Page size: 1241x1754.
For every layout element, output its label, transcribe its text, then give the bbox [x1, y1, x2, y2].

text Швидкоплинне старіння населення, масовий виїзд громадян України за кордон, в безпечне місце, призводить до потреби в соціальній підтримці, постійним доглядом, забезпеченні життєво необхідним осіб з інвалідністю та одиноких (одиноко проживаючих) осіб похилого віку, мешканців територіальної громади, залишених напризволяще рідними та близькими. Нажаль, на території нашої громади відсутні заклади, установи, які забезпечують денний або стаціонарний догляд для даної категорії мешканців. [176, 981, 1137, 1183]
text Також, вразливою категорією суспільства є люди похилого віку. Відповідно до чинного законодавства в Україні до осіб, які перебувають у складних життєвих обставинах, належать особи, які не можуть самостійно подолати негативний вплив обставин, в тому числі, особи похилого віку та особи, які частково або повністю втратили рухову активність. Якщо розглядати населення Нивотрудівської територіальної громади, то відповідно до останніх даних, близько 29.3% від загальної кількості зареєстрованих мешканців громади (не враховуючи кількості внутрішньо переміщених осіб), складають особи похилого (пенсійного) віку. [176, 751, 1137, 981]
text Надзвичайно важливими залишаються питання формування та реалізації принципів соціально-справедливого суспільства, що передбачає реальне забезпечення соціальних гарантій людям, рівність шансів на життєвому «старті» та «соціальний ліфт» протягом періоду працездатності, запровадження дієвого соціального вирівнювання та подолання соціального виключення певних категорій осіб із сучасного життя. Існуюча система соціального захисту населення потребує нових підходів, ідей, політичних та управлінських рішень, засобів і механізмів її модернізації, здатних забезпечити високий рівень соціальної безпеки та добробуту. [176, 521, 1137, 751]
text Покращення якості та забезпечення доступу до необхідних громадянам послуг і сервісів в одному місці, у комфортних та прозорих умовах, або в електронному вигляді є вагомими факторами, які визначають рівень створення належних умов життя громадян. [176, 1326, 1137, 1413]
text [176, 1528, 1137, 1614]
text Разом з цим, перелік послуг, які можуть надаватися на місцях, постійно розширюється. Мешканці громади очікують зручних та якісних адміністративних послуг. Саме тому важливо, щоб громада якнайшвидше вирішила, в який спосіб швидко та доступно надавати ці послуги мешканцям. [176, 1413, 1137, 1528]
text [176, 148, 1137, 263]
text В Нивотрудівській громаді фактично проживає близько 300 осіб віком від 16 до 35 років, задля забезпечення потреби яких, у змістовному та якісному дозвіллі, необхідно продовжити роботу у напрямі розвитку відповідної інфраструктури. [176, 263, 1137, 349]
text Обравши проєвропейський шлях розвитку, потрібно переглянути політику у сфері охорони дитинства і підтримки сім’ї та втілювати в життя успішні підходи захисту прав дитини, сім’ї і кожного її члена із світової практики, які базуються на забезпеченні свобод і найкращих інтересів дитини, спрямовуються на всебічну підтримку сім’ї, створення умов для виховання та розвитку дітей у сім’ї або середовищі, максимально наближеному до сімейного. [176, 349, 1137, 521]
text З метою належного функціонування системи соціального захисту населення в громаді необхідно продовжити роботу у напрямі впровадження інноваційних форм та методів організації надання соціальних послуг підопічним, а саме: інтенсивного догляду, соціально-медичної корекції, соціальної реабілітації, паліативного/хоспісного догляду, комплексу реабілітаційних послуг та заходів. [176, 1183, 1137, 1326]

☆ ☆ ☆ ☆ ☆

» **PROBLEM TO SOLVE**:
The response consists of the lines above that contain "громаді".

» **TASK SOLUTION**:
text В Нивотрудівській громаді фактично проживає близько 300 осіб віком від 16 до 35 років, задля забезпечення потреби яких, у змістовному та якісному дозвіллі, необхідно продовжити роботу у напрямі розвитку відповідної інфраструктури. [176, 263, 1137, 349]
text З метою належного функціонування системи соціального захисту населення в громаді необхідно продовжити роботу у напрямі впровадження інноваційних форм та методів організації надання соціальних послуг підопічним, а саме: інтенсивного догляду, соціально-медичної корекції, соціальної реабілітації, паліативного/хоспісного догляду, комплексу реабілітаційних послуг та заходів. [176, 1183, 1137, 1326]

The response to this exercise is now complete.